» What you have to do: In the RMSE comparison passage below, list each expression that the subscripts of σ stand for, and give each one's subscript.

» Supplied passage:

(begin)

3.3 The Root-Mean-Square Error (RMSE) Comparison of Log Law and MOST-Based Empirical Equations

To assess the accuracy of the logarithmic law equation and the MOST-based empirical equations, we computed the root mean square error (RMSE) between the measured temperature (\(\varTheta _i\)) and the estimated temperature (\(\hat{\varTheta }_i\)). The RMSE is defined as:

$$\begin{aligned} \sigma _{l,H,W} = \sqrt{\frac{1}{n}\sum _{i=1}^{n}(\varTheta _i - \hat{\varTheta }_i)^2}, \end{aligned}$$

(9)

where n represents the total number of data points. The subscripts l, H, and W correspond to the logarithmic law expression, Hogstrom’s expression, and Wilson’s expression, respectively. A smaller value of \(\sigma \) indicates a lower error, indicating a better fit between the estimated and measured temperatures.

Fig. 3.

(end)

» Records shown:
(begin)

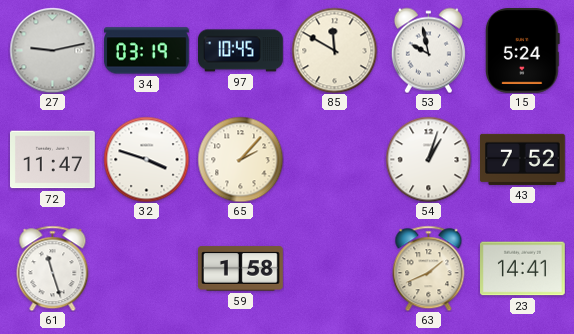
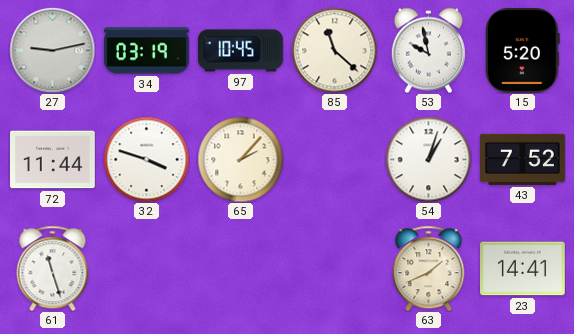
85: 11:50 -> 11:22
15: 5:24 -> 5:20
72: 11:47 -> 11:44
59: 1:58 -> none
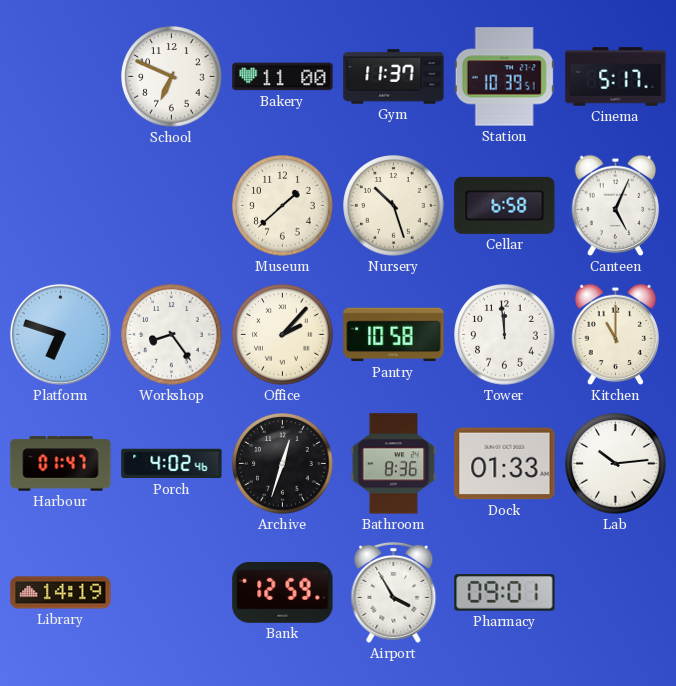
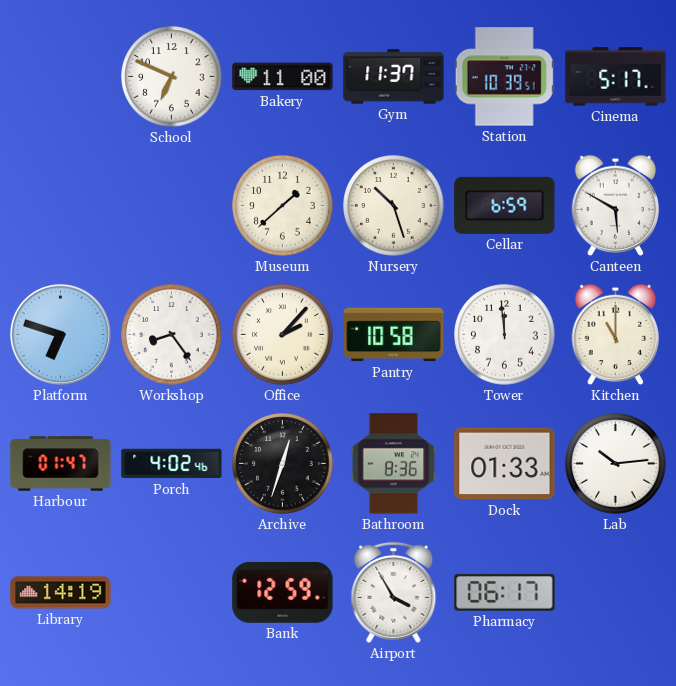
Cellar: 6:58 -> 6:59
Canteen: 5:04 -> 5:50
Pharmacy: 09:01 -> 06:17
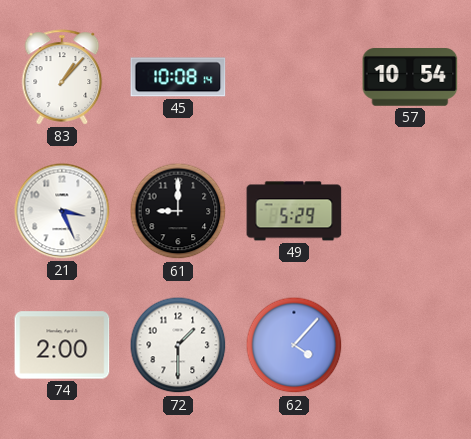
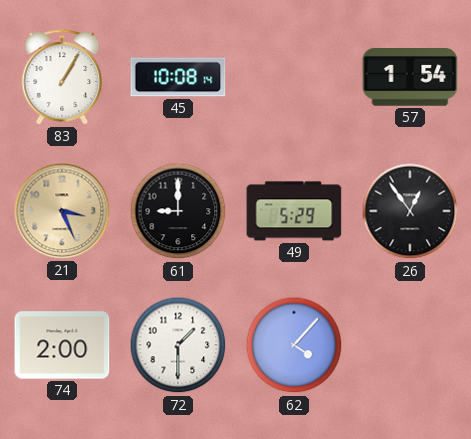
83: 1:07 -> 1:05
57: 10:54 -> 1:54
21 dial: white -> champagne
26: none -> 12:54
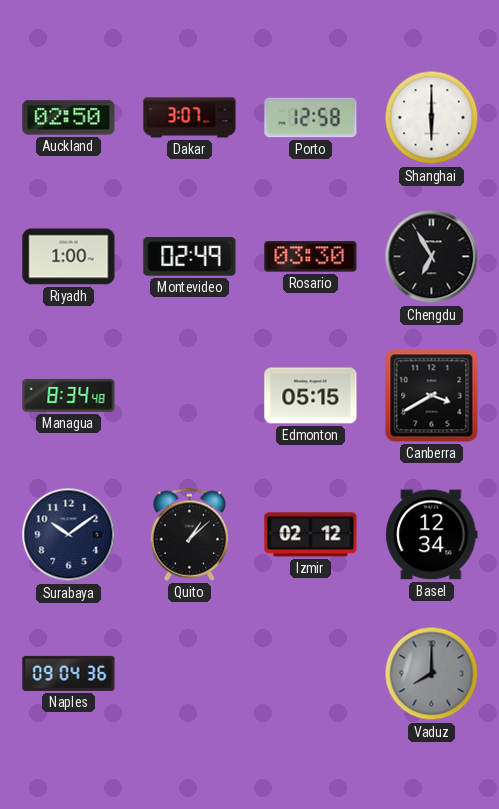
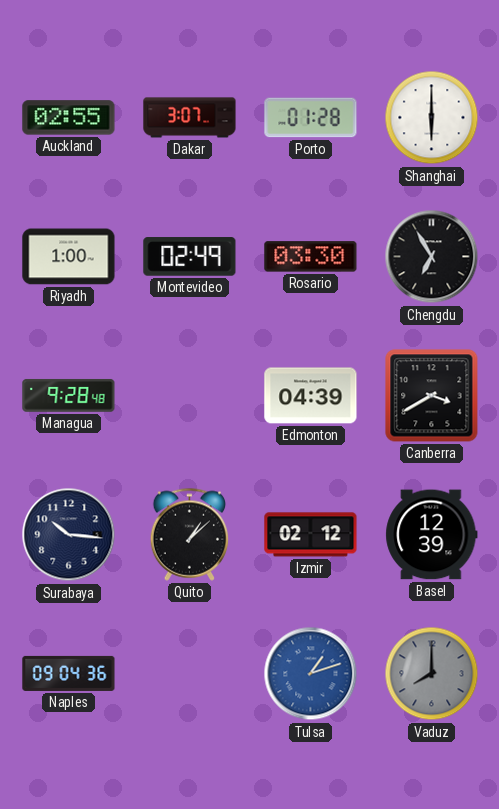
Auckland: 02:50 -> 02:55
Porto: 12:58 -> 01:28
Managua: 8:34 -> 9:28
Edmonton: 05:15 -> 04:39
Surabaya: 10:09 -> 10:16
Basel: 12:34 -> 12:39
Tulsa: none -> 1:12
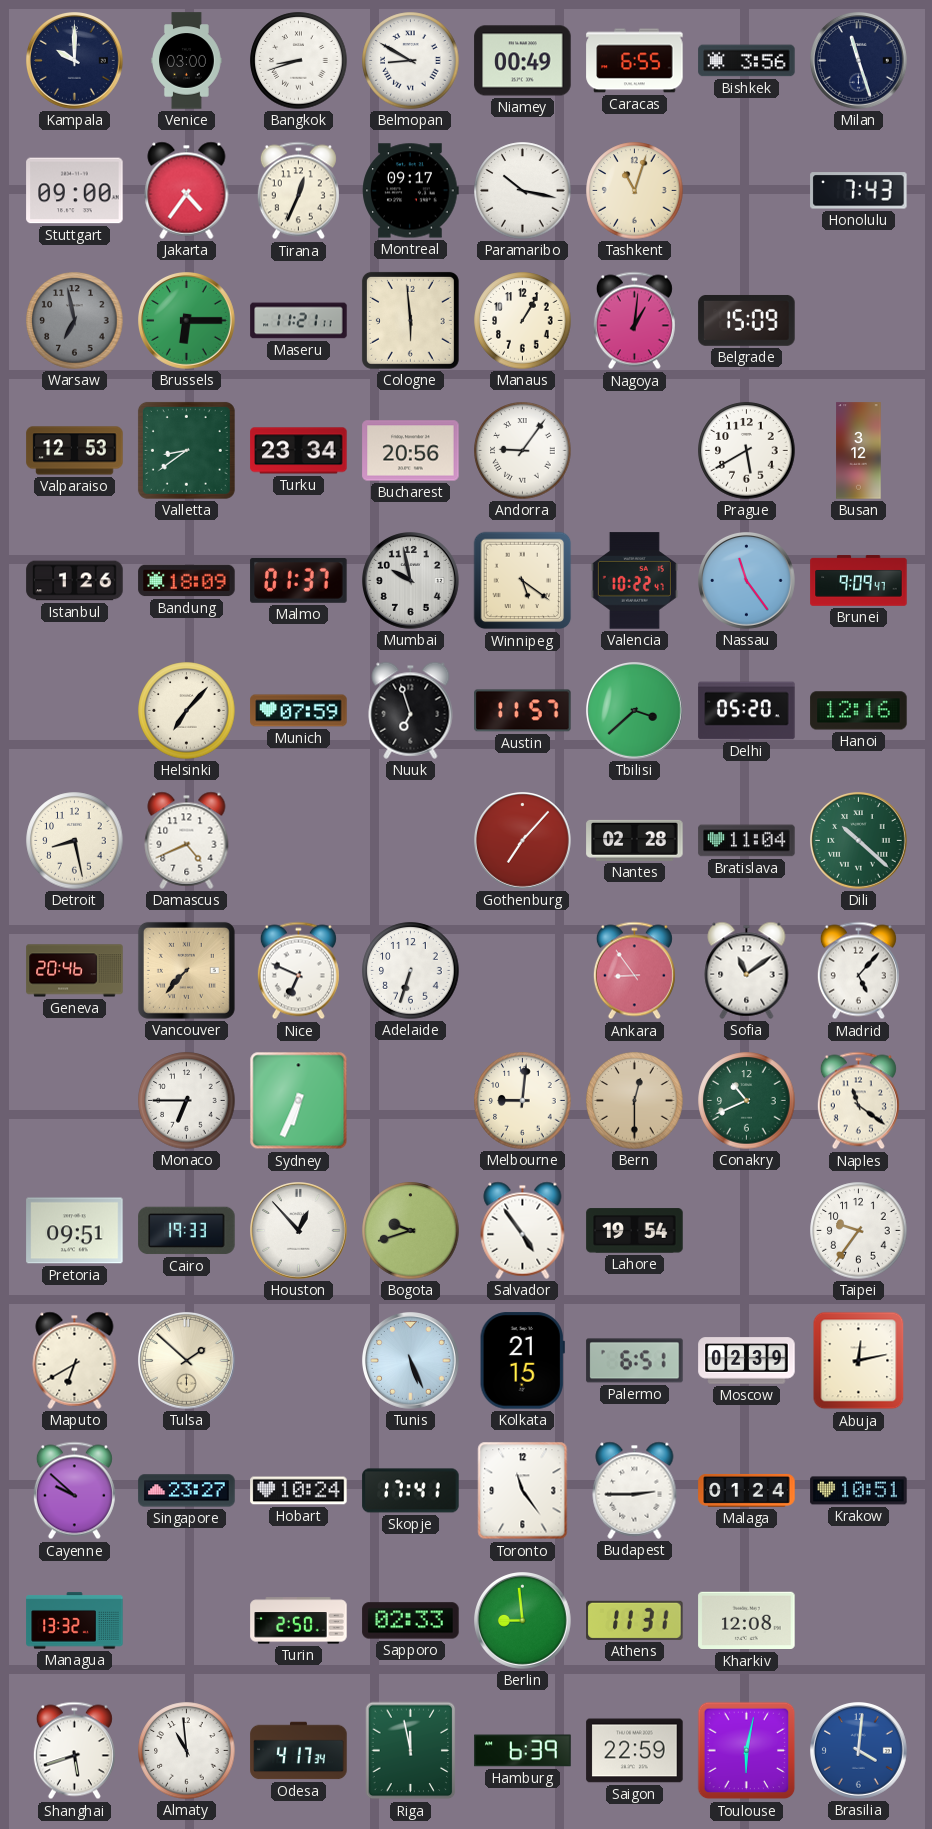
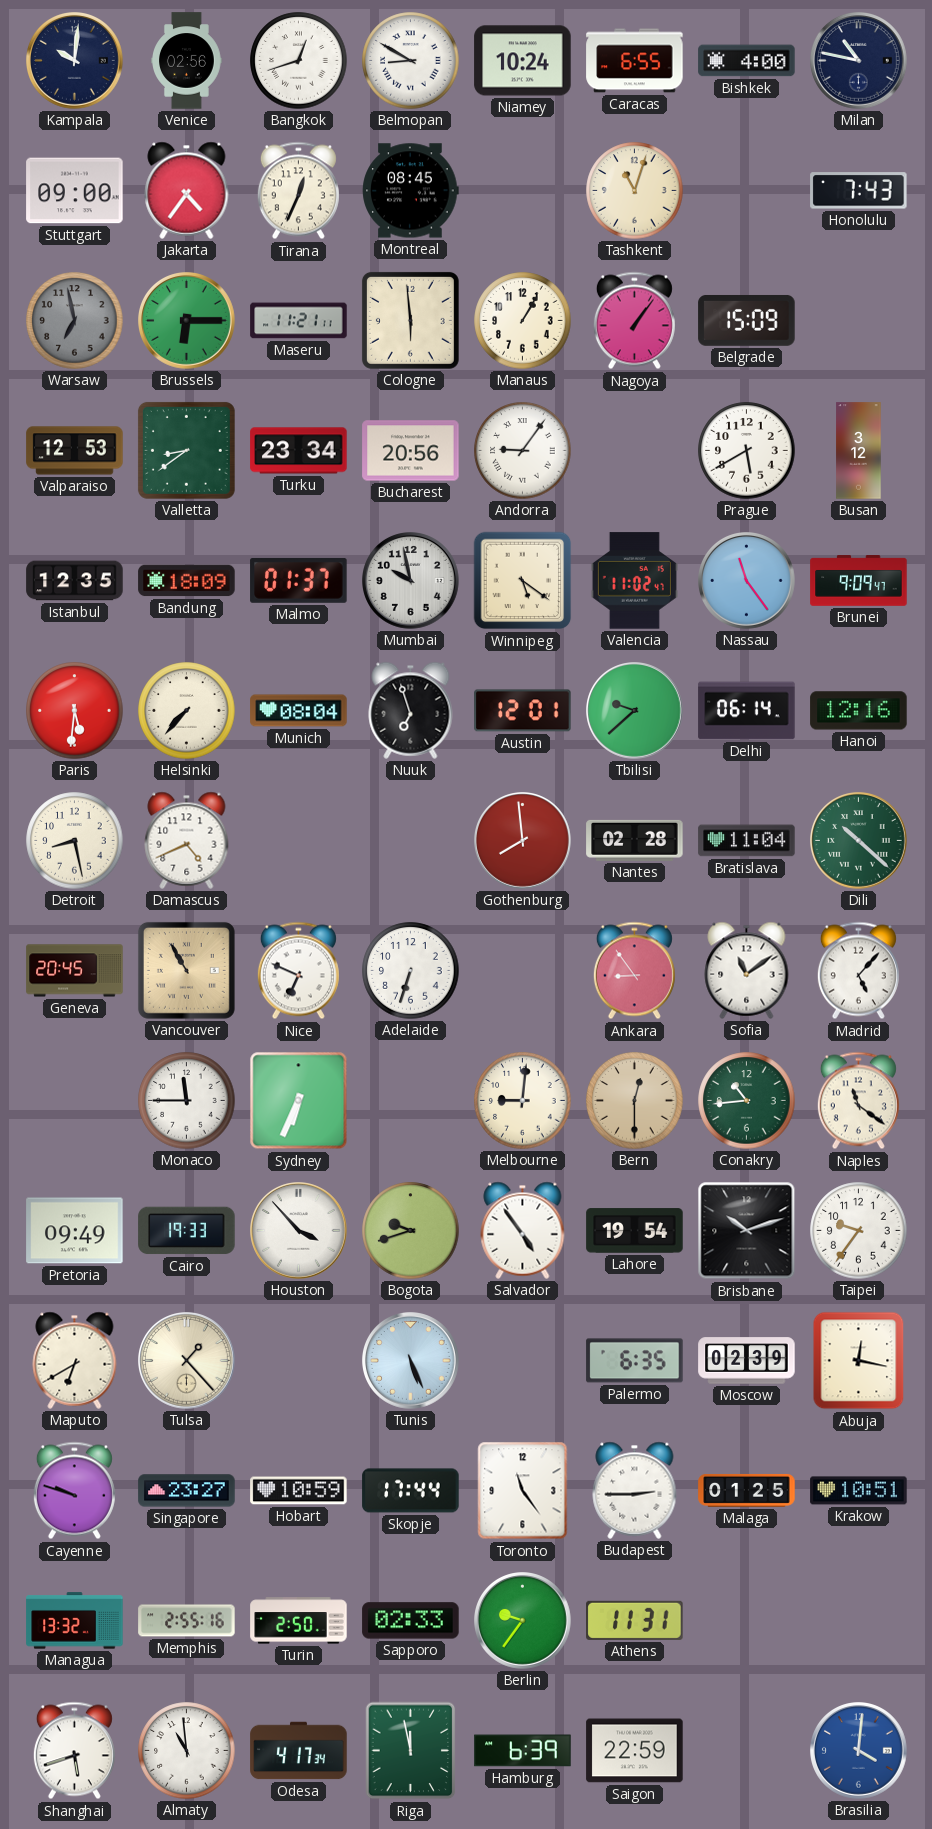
Kampala: 10:00 -> 10:01
Venice: 03:00 -> 02:56
Bangkok: 8:42 -> 12:42
Niamey: 00:49 -> 10:24
Bishkek: 3:56 -> 4:00
Milan: 11:27 -> 10:47
Montreal: 09:17 -> 08:45
Paramaribo: 10:17 -> none
Nagoya: 1:01 -> 1:06
Istanbul: 1:26 -> 12:35
Valencia: 10:22 -> 11:02
Paris: none -> 5:31
Helsinki: 7:07 -> 7:37
Munich: 07:59 -> 08:04
Austin: 11:57 -> 12:01
Tbilisi: 3:38 -> 9:38
Delhi: 05:20 -> 06:14
Gothenburg: 7:07 -> 7:59
Geneva: 20:46 -> 20:45
Vancouver: 7:37 -> 10:55
Monaco: 6:45 -> 11:45
Conakry: 10:41 -> 10:44
Pretoria: 09:51 -> 09:49
Houston: 12:53 -> 3:53
Brisbane: none -> 10:12
Tulsa: 1:52 -> 1:23
Kolkata: 21:15 -> none
Palermo: 6:51 -> 6:35
Abuja: 12:13 -> 12:17
Cayenne: 9:52 -> 9:48
Hobart: 10:24 -> 10:59
Skopje: 17:41 -> 17:44
Malaga: 01:24 -> 01:25
Memphis: none -> 2:55
Berlin: 8:59 -> 9:36
Kharkiv: 12:08 -> none
Toulouse: 6:02 -> none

(end)

» Expected output:
l: the logarithmic law expression
H: Hogstrom’s expression
W: Wilson’s expression